The outbreak, combined with readily available replacement crops from Brazil, means “there probably isn’t a pressing need to secure more [soybeans] from the US”, said Darren Cooper, senior economist at the International Grain Council.
“Initially the fall in imports was primarily driven by the impact of the US-China trade dispute and the fact that this dealt a supply shock to the system. However, [African swine fever] clearly dented domestic demand as hog inventories were significantly reduced.”
The concentration of the global soybean trade between China as buyer and the US and Brazil as exporters is extreme.
According to a report from the USDA released in June, “no country had such a large share of any other major agricultural commodity” than China’s demand for soybeans with 65 per cent of global demand in 2016/17, while “the 83 per cent share of soybean exports supplied by two countries – the US and Brazil – was higher than the share of exports” for any other major commodity.
This means that Brazil is the only exporter capable of supplying enough soybeans to replace the US supply, particularly given the fact that the world’s fourth largest producer of the beans, Argentina, had its crop hit by drought. However, if negotiators were to strike a deal, US stocks could “easily” replace those of Brazil, Chiang said.

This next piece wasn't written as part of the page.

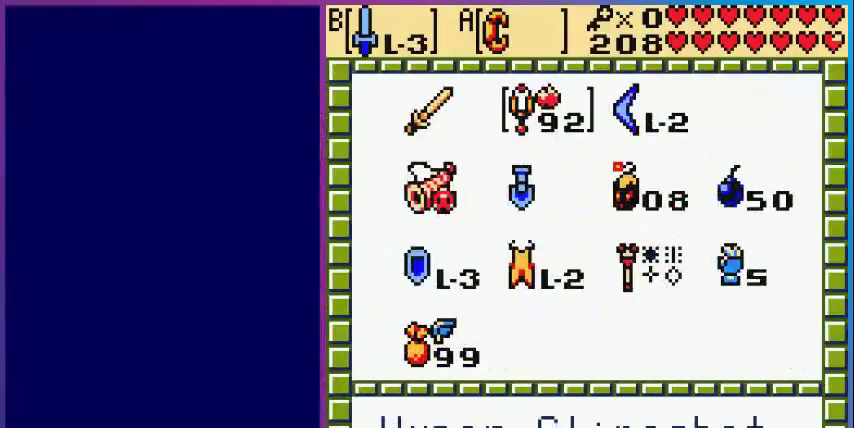
{"buttons": ["DPAD_LEFT"], "events": [[80, "A", "down"], [80, "DPAD_LEFT", "up"], [160, "START", "down"], [240, "A", "up"], [280, "START", "up"], [440, "DPAD_LEFT", "down"]]}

“It is just substitution among the exporting countries. If China agrees to buy more US soybeans as a goodwill gesture in the coming months, China could reduce the dependence of South American soybeans to some extent,” Chiang said, adding that the third quarter of 2019 is the traditional export window for crops grown in the southern hemisphere, but the supply of US soybeans will become more important in the fourth quarter of 2019 and the first quarter of 2020.
Large stockpiles of unshipped soybean purchases have been piling up in American silos over recent months.
Total outstanding sales stood at more than 9 million metric tonnes in mid-July, according to Cooper from the International Grain Council, a record high. Of that, 5.2 million metric tonnes were officially declared to be Chinese purchases, with an additional 1.7 million metric tonnes likely to be China-bought through unofficial channels, he added.
It was reported in June that state-owned importer Sinograin, which manages China’s soybean reserves, had requested a delay in shipments of cargoes from July to August due to storage issues. Others have speculated that the delay in exports was tactical as Beijing sought leverage in trade talks with the US.
“With less than two months until the end of the season [at the end of August 2019], this presents a big risk in that a portion of these could be cancelled or switched to the next marketing year. If that happens, it will swell stocks even more, to current above-average and record levels. For sure, this will have implications for storage costs [for US exporters],” Cooper added.
China has significant capacity to import other US crops, including sorghum, corn, bioethanol which is used for fuelling vehicles, and distillers grains with solubles, a by-product of ethanol used in animal feed, Chiang said.
“As for feed grains, Chinese purchases of several million metric tonnes of US corn and sorghum would make a big splash in the international market, but that would be small relative to China's large domestic supplies, especially of corn,” he added.
Pork imports, meanwhile, could also be on the table, given the likely loss of a significant portion of China’s pig herd, by far the biggest pork consuming market in the world. US pork exports to China were hit with a 62 per cent tariff after the trade war broke out in July 2018, but as China’s national reserves dwindle later in the year, it could be forced to buy more.
“At the moment there is not much room to accommodate US pork,” said Rabobank analyst Chenjun Pan. “But that could change in the autumn and fourth quarter, when we may see an increase. [The government] could take some action to remove tariffs, at least a partial removal.”